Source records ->
....................
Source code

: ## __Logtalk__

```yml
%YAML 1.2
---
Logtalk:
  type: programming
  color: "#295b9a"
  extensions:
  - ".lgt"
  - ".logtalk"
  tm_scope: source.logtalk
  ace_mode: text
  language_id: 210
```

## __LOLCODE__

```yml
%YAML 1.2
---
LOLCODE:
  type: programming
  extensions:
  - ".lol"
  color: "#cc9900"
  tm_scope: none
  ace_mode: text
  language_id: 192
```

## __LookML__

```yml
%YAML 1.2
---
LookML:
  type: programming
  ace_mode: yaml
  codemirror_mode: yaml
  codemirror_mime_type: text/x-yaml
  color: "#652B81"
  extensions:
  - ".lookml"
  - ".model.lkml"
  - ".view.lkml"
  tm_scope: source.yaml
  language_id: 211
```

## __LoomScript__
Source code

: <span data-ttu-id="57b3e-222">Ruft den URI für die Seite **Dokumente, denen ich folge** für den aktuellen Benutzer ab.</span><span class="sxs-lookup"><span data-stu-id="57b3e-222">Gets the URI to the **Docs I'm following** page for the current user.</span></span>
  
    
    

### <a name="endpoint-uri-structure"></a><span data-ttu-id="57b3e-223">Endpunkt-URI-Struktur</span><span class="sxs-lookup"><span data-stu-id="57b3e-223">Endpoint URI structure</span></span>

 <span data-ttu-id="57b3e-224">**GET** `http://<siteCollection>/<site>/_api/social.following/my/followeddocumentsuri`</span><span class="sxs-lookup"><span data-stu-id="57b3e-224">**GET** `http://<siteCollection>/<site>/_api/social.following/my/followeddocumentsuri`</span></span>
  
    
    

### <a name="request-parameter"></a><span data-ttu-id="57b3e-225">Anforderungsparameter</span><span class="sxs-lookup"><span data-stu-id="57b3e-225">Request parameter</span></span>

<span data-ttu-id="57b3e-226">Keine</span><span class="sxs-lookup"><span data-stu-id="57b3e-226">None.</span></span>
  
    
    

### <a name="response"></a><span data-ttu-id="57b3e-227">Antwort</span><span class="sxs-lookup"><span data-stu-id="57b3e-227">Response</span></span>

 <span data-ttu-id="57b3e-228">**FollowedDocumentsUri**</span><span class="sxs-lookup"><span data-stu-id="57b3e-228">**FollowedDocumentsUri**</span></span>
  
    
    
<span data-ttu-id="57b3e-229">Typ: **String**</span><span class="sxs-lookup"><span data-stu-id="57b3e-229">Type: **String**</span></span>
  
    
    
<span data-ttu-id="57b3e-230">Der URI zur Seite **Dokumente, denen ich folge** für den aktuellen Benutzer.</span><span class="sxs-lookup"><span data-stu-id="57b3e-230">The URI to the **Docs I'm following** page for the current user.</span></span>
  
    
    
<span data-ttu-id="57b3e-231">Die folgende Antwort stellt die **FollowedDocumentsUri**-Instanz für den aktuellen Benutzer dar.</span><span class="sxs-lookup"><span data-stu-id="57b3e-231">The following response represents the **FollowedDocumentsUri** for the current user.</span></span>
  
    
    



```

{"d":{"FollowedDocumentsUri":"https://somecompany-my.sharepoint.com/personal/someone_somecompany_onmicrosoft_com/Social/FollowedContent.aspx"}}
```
....................
What to produce ->
Look through the entries above and copy each line that has "Antwort" in it.

Expected answer ->
### <a name="response"></a><span data-ttu-id="57b3e-227">Antwort</span><span class="sxs-lookup"><span data-stu-id="57b3e-227">Response</span></span>
<span data-ttu-id="57b3e-231">Die folgende Antwort stellt die **FollowedDocumentsUri**-Instanz für den aktuellen Benutzer dar.</span><span class="sxs-lookup"><span data-stu-id="57b3e-231">The following response represents the **FollowedDocumentsUri** for the current user.</span></span>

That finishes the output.